RPGs are an inherently collaborative medium. Often the GM will be put in the position of the authority to shape the world and direct how it responds to players' actions, but that doesn't strictly need to be the case. In Fellowship there is a clear distinction in who can Command Lore about various things, usually giving Players the control over the lore surrounding their people (so an Elf character Commands who elves are in the setting, whether they are pixies, aliens or what have you). While this approach might not be useful in all games (such as games with established lore, like Star Wars), you can still incorporate the players' creativity in how the world works on a smaller level.
In our lengthy Princes of the Universe Exalted campaign we ran into an interesting situation. My character wanted to unite the setting's dysfunctional bureaucratic heaven to work for our characters. To that end, I suggested the character would go on a quest to find an artefact, the Crown of Thunders, and use it as a symbol to rally the bickering gods. The Crown had an important symbolic meaning to the gods and the Exalts, but it wasn't a concrete "this crown makes you a ruler of the heaven and solves your issue" thing. As such, some other players dismissed the idea, but the GM rolled with it without hesitation, and even the various NPCs started reinforcing the idea soon after. It was a nice way of approaching problem solving in RPGs - a player's idea becomes a solution to the problem by the dint of player suggesting it as a solution.
and establishing the Creation Ruling Mandate
As Fellowship hints, the GM is there to create problems for the players to solve. If they were to create solutions, you would either run into GM-PCs that have the foresight given to them by reading the script, or else they might be forcing the players to figure out their moon logic to solve a problem the way they envisioned. Either solution wouldn't be good. Since you can't expect the players to come up with the same ideas as the GM, then of course you need to allow for some leeway in how things can be solved, how the world will react and so on.

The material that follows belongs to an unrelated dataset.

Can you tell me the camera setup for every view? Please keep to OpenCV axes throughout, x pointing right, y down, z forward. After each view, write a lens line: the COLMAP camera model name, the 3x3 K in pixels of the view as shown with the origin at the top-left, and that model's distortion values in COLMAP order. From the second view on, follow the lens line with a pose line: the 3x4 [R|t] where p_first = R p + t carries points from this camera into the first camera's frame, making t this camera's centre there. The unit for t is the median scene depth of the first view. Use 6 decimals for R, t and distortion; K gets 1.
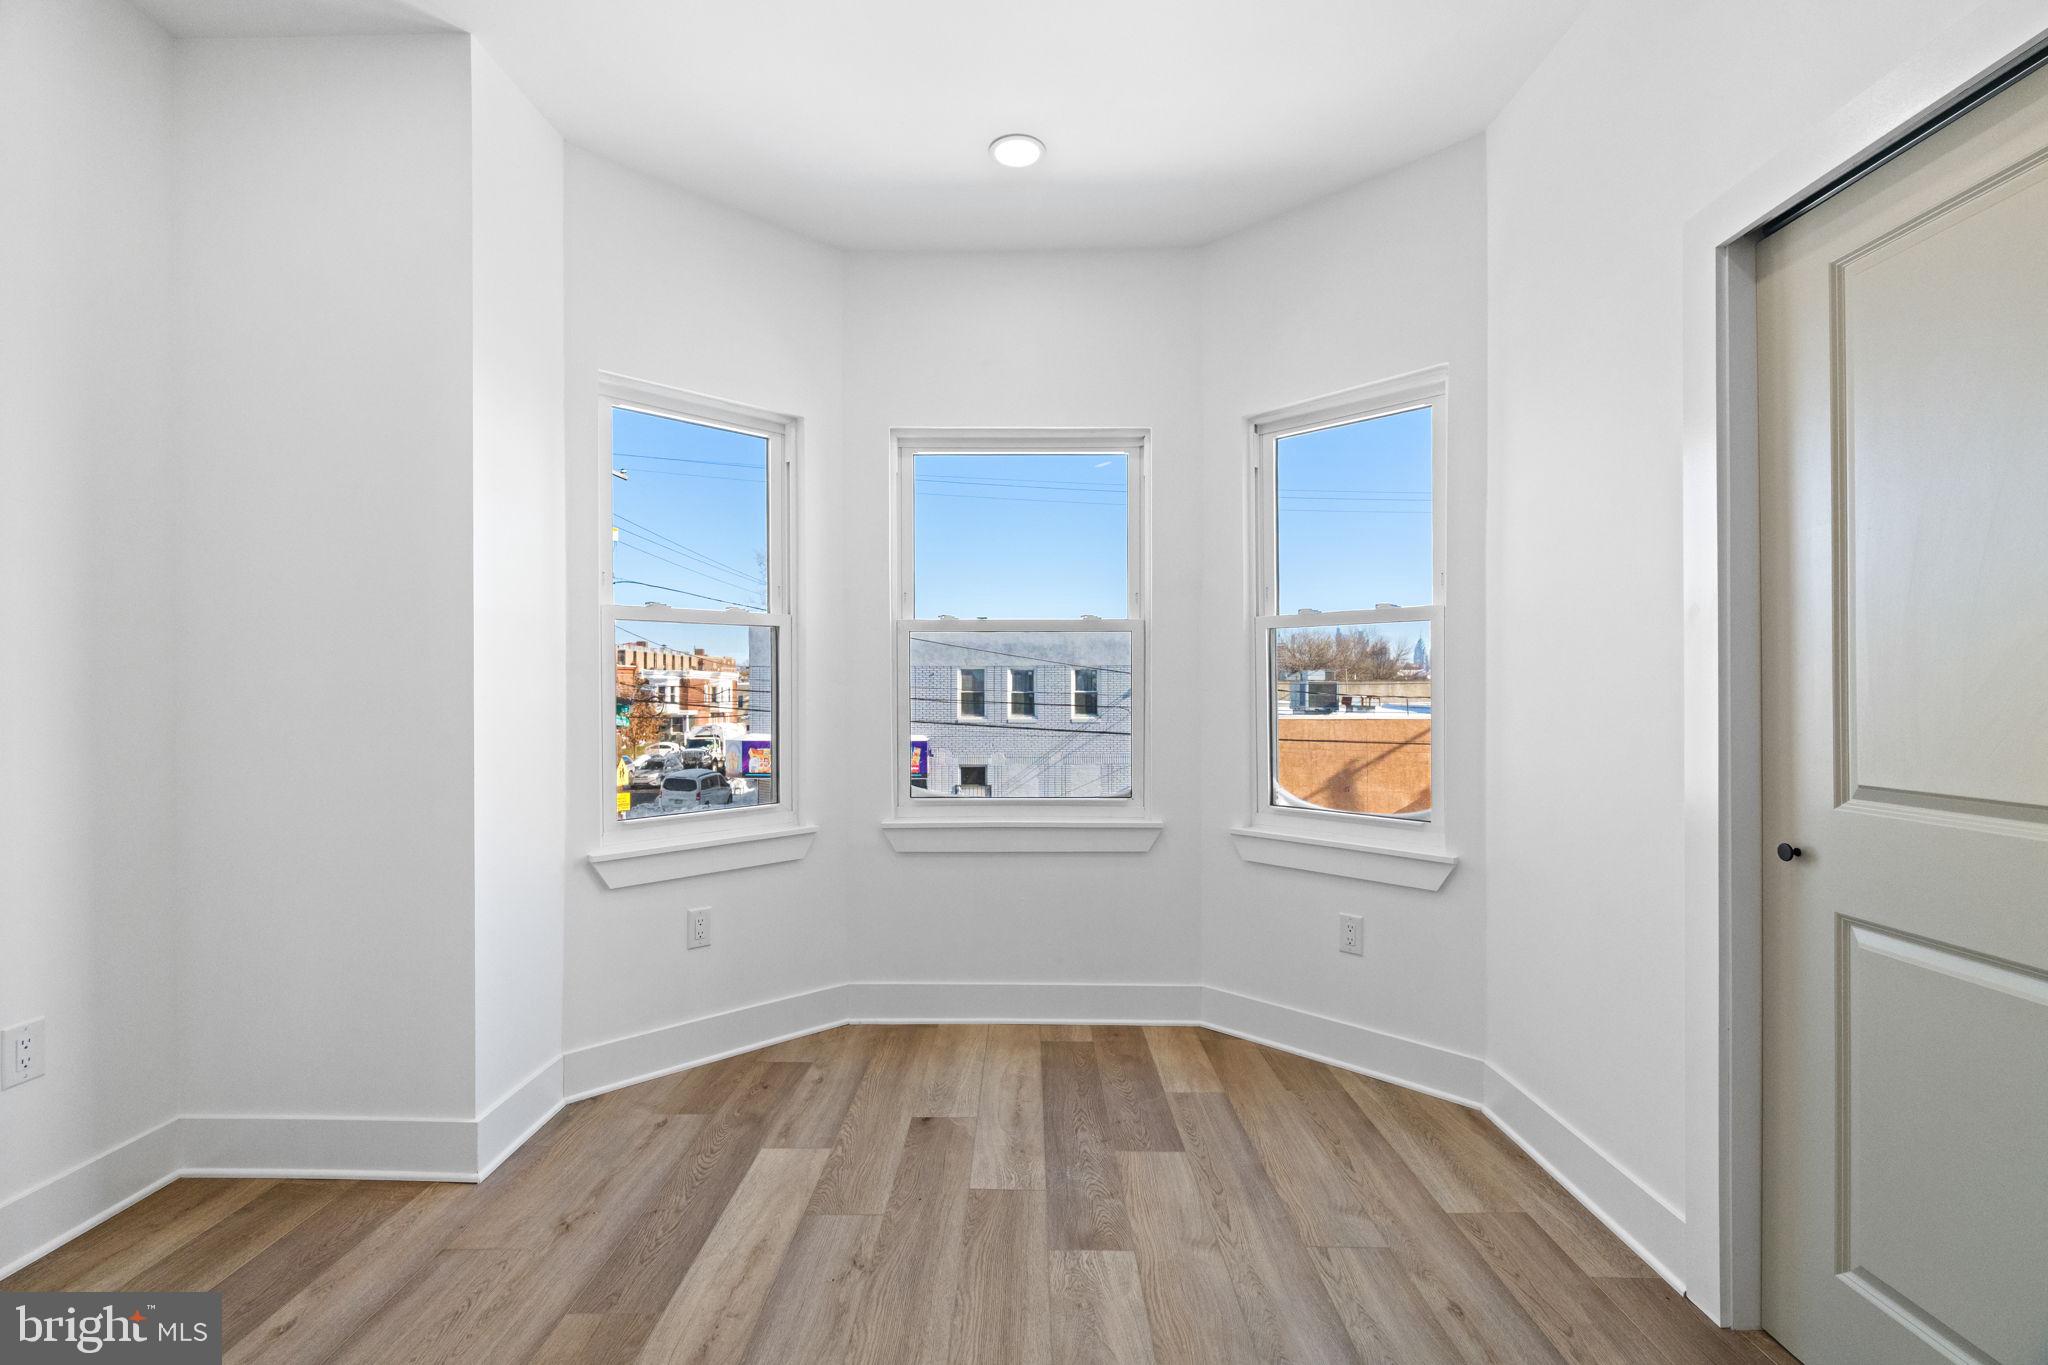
lens RADIAL K [[931.4, 0, 1021.3], [0, 931.4, 678.6], [0, 0, 1]] dist [-0.002273, 0.000856]
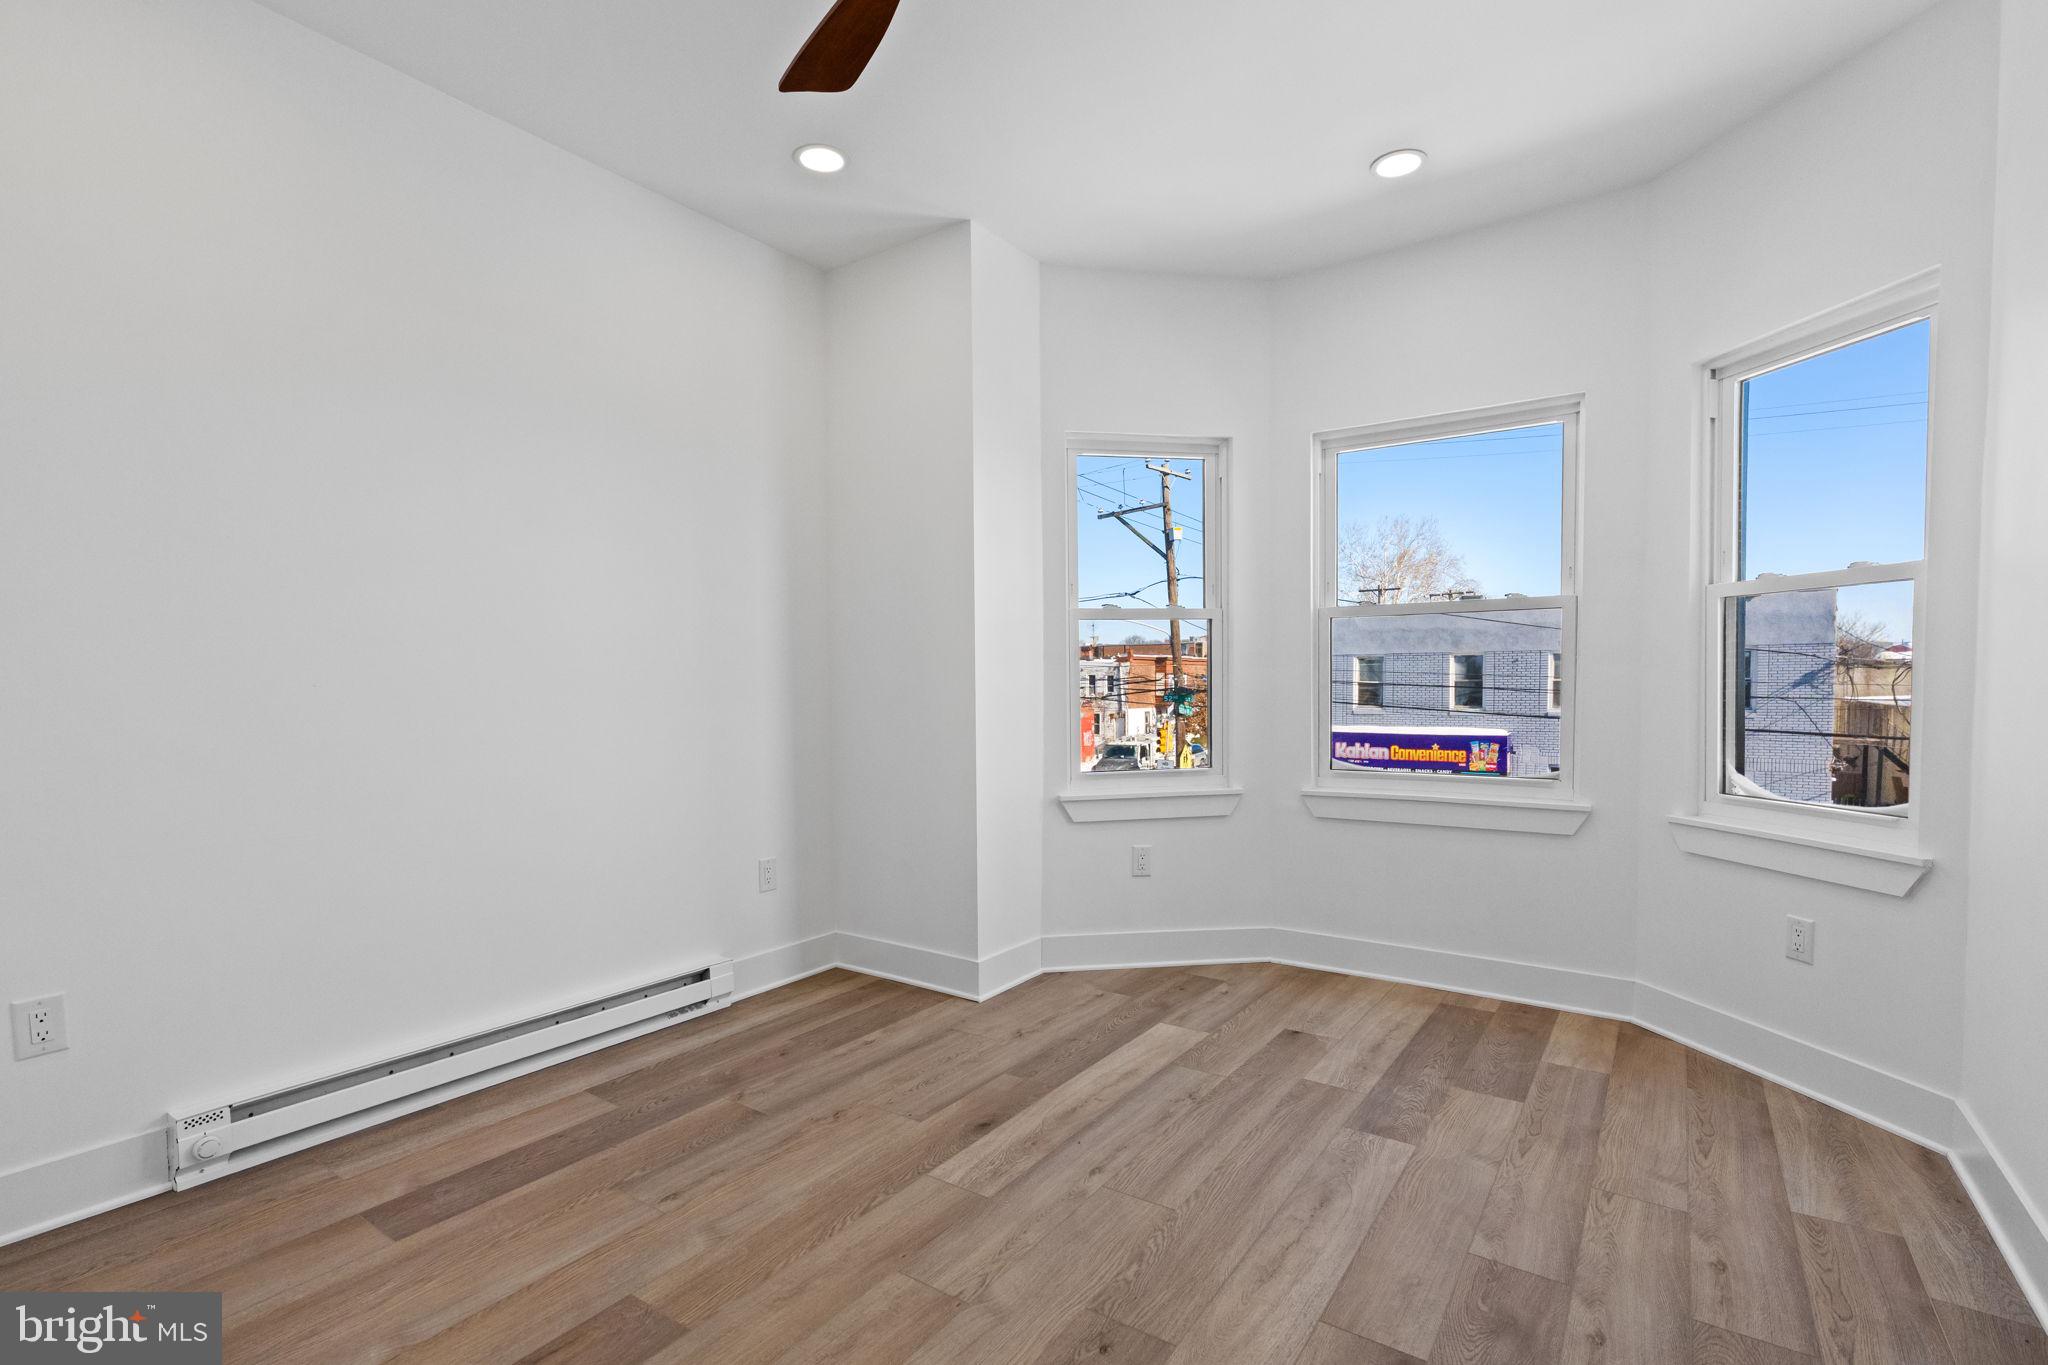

You should be leaning into those ideas as a GM - not only asking your players what they want to do, but also what they want to accomplish with their actions. There is a difference between "I want to beat the guard up" and "I want to beat the guard up to rally the common people to storm the bastille with me" - one sounds like the combat is the end-point, while in the others the violence is a means to an end that might not be clear if it's not spelled out explicitly.
By talking about the desired outcomes you can set the correct expectations and let the players know if their actions won't have the desired outcome. It's best to be up-front about such things than to let players go goblin brain down a dead end. Sometimes that can be a "no", sometimes that can be a compromise ("if you beat this guard, that will work in your favour for convincing the people to rise up"), and sometimes it can lead to some different ideas being worked out ("maybe if you rally the people first and come in as a mob, the guards will actually join your just cause?").
Conclusions
Try to incorporate your player ideas into the game - you are here to create the story together, and it's good when the world conforms narratively to the player actions and ideas (whether that's reinforcing it, or fighting back against it in a satisfying way ("hey, would you want the system to try crushing you and throwing you in jail for daring to fight the guard to show how the government will oppress you, making your character a martyr?")). Just saying something "won't work" without offering some alternatives isn't as fun as championing even some wacky ideas.